◆ **DATA SHOWN**
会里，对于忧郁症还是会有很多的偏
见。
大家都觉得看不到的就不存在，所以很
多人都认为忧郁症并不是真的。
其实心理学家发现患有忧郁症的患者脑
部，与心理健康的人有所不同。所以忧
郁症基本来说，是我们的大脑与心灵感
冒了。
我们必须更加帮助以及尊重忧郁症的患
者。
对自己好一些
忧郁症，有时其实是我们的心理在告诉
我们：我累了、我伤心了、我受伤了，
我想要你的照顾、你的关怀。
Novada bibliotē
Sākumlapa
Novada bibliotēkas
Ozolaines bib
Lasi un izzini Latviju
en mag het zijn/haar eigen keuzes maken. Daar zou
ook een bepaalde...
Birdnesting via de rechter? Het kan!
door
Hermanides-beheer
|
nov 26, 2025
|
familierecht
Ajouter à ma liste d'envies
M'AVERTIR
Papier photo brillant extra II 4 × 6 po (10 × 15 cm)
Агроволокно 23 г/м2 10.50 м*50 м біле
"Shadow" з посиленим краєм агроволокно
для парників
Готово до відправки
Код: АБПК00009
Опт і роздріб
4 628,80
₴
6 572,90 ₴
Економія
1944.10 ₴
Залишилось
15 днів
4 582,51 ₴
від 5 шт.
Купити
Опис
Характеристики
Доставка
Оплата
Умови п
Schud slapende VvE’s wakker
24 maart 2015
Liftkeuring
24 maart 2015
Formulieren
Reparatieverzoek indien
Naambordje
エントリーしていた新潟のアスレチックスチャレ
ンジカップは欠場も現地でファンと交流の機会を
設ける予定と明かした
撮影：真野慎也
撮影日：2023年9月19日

◆ **WHAT YOU SHOULD DO**
Put the lines from the start of the rows through the line containing "Lasi un izzini Latviju", that line included, into a Markdown table with two columns, Number and Text, leaving out any blank lines.

◆ **EXERCISE SOLUTION**
| Number | Text |
|---|---|
| 1 | 会里，对于忧郁症还是会有很多的偏 |
| 2 | 见。 |
| 3 | 大家都觉得看不到的就不存在，所以很 |
| 4 | 多人都认为忧郁症并不是真的。 |
| 5 | 其实心理学家发现患有忧郁症的患者脑 |
| 6 | 部，与心理健康的人有所不同。所以忧 |
| 7 | 郁症基本来说，是我们的大脑与心灵感 |
| 8 | 冒了。 |
| 9 | 我们必须更加帮助以及尊重忧郁症的患 |
| 10 | 者。 |
| 11 | 对自己好一些 |
| 12 | 忧郁症，有时其实是我们的心理在告诉 |
| 13 | 我们：我累了、我伤心了、我受伤了， |
| 14 | 我想要你的照顾、你的关怀。 |
| 15 | Novada bibliotē |
| 16 | Sākumlapa |
| 17 | Novada bibliotēkas |
| 18 | Ozolaines bib |
| 19 | Lasi un izzini Latviju |